The second time I read it out loud, I couldn't stop thinking of Dr. Seuss.
On my third try, I sounded inebriated.
On my fourth, I realized that "susurrous" isn't really my kind of word.
And so I switched to "thrum," which is much more Ver-friendly.
I've been working on the one paragraph for a few weeks now, and I'm only now noticing that I've never used these particular words in a story before: the aforementioned "thrum," but then also, "shards," "chess," "lover," and—I think—"blood."
***
Trip to Ranch 99 resulting in happiness in the form of...1 box Philippine mangoes
2 packs Orientex pork lumpia
1 large bottle Maggi
1 bottle peanut oil in which to fry Orientex pork lumpia
2 packs fat ol' snap peas
2 pineapples
***
I spent part of this afternoon paper screening 10 applicants to fill the position of Principal at R & V's school, and I am in stupified awe over some of the things that showed up in Statements of Qualifications and Letters of Recommendation.

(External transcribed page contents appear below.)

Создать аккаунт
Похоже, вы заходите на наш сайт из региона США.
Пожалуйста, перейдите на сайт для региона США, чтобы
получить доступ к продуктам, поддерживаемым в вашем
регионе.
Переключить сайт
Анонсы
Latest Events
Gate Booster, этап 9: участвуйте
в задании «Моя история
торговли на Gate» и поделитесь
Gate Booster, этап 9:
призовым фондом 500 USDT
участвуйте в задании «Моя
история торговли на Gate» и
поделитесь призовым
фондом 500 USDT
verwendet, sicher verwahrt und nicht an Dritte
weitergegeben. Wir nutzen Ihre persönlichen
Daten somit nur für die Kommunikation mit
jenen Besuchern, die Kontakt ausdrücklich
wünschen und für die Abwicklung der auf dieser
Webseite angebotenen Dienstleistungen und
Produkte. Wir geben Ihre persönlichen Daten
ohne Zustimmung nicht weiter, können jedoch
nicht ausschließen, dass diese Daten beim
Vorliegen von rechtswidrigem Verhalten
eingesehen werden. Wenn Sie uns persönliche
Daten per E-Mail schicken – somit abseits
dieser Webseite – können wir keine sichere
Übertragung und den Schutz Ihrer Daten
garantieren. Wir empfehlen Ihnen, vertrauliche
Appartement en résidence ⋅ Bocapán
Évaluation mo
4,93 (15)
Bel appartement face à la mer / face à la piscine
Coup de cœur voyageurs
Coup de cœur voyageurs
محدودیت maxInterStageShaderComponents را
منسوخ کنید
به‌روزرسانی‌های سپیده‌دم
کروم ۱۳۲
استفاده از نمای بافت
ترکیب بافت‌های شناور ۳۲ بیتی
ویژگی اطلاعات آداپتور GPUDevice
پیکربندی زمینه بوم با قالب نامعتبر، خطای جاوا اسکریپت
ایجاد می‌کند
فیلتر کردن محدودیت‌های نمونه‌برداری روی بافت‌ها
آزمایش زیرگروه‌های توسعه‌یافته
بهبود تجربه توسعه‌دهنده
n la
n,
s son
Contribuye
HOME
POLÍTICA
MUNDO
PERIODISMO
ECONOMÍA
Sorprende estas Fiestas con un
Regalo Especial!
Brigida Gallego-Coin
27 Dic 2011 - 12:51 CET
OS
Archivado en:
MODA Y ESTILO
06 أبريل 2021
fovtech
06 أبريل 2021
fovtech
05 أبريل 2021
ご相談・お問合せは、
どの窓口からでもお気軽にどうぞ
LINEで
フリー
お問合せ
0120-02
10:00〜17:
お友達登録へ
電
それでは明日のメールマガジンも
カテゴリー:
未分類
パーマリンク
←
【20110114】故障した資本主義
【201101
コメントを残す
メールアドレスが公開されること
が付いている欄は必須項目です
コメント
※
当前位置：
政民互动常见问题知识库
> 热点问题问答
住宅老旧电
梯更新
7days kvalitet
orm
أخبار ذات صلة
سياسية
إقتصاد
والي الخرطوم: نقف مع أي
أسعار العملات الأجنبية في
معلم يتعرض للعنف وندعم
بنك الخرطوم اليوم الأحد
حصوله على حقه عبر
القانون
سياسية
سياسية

Such as..."I really do like people." To which I say, "Wha?!"
and
"She spends endless amounts of time thinking of ways to improve student achievement." To which I say, "Um, so do I. That doesn't mean I can be a freaking school principal.
***
Many thanks to Sunny for providing me with ten minutes of wholesome Internet fun via The Face Transformer. Like Sunny, my transformation into a white person was sooooo disturbing. More disturbing, even, than when I morphed into an ape. I should also mention that I do not make a pleasant-looking West Asian. The comic book versions were much easier to deal with. Allow me to present...Modigliani Ver:

Mucha Ver:

Manga Ver:

***
I'm going to eat some ice cream now. Vanilla sprinkled with granola and chocolate chips and chunks of the aforementioned mango and pineapple.You're so jealous.
I'll send you white Sunny if you send me white Ver -- but I'm all the way in the Philippines and I don't have my jpg files on my laptop.